As a man who spent his life around cattle and horses, Sid admired the paintings of Frederic Remington and Charles M. Russell. He began collecting paintings in 1942, hanging them in his island home and in his two-room suite in the Fort Worth Club. Paintings were principally acquired from the Newhouse Galleries in New York, from Bert Newhouse and his son, Clyde. A warm relationship developed. In a 1981 interview, Bert recalled that Sid was the “finest natural gentleman I ever knew.” Clyde recalled that Sid collected because he loved the paintings’ spirit of the West, and that he bought on a hunch, loving “the spirit of the chase”.

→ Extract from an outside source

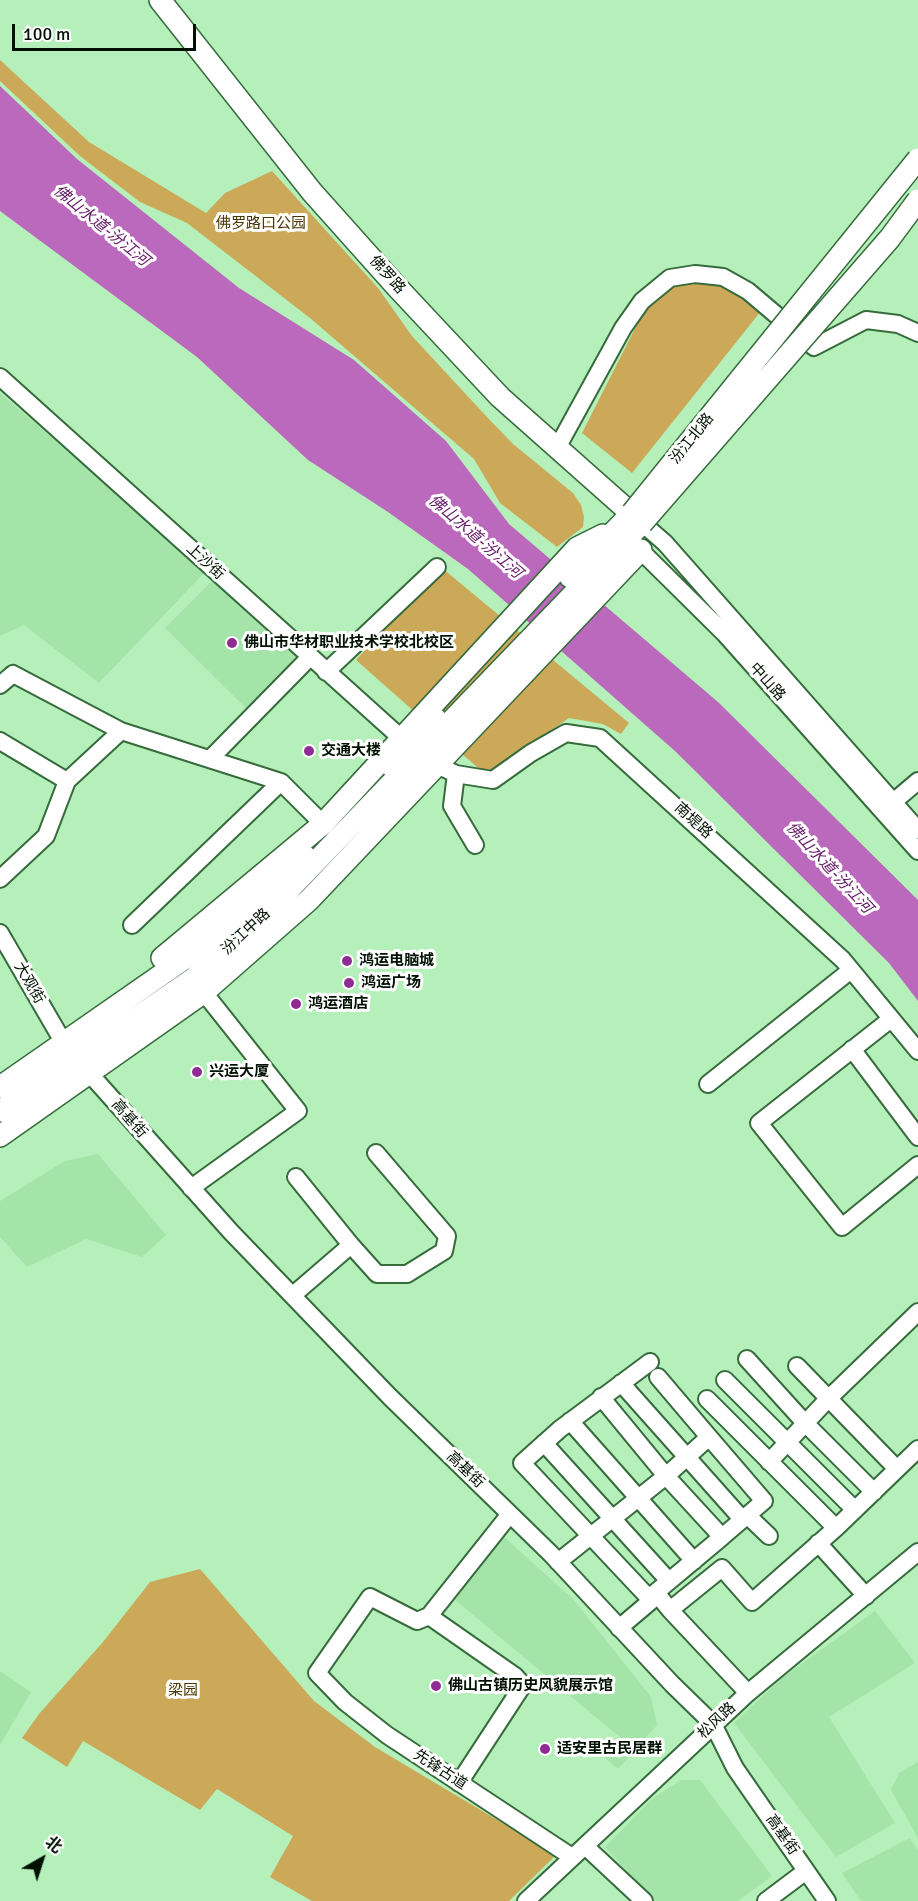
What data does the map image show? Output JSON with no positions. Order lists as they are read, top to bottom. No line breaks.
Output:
{"streets":{"main road":["佛罗路","汾江北路","汾江中路"],"street":["上沙街","中山路","南堤路","大观街","高基街","松风路","先锋古道"]},"crossings":[["佛罗路","汾江北路"],["佛罗路","中山路"],["汾江北路","中山路"],["上沙街","南堤路"],["上沙街","汾江中路"],["南堤路","汾江中路"],["高基街","松风路"],["松风路","先锋古道"]],"water":["佛山水道-汾江河"],"parks":["佛罗路口公园","梁园"],"places":["佛山市华材职业技术学校北校区","交通大楼","鸿运电脑城","鸿运广场","鸿运酒店","兴运大厦","佛山古镇历史风貌展示馆","适安里古民居群"],"scale_bar":"100 m","north":"top right"}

Living Porch, Sid W. Richardson Residence | MAYNARD L. PARKER (1900-1976) | ca.1947 | Courtesy of The Huntington Library, San Marino, California

Sid amassed one of the largest private collections of Western masterworks in the country. He died on September 30, 1959, a bachelor, having never married. Art Shahan (Director of Livestock Operations on one of Sid’s ranches) attended Sid’s funeral and recalled that “Dr. Graham said he was . . . visiting [once with] Mr. Richardson in his office and Sid said, ‘Preacher, tell me about Heaven.’ And Dr. Graham was telling him different things and Sid said, ‘What I want to know is – do they drill oil wells up there?’”

Since 1982, Sid’s paintings have been displayed at the Sid Richardson Museum. The Museum is supported by the Sid W. Richardson Foundation, which has added four paintings to the collection: The Dry Camp, Among the Led Horses, The Love Call, and The Apaches!.

Welcome in. “Uncle Sid”, as we like to call him, would be pleased you are with us today.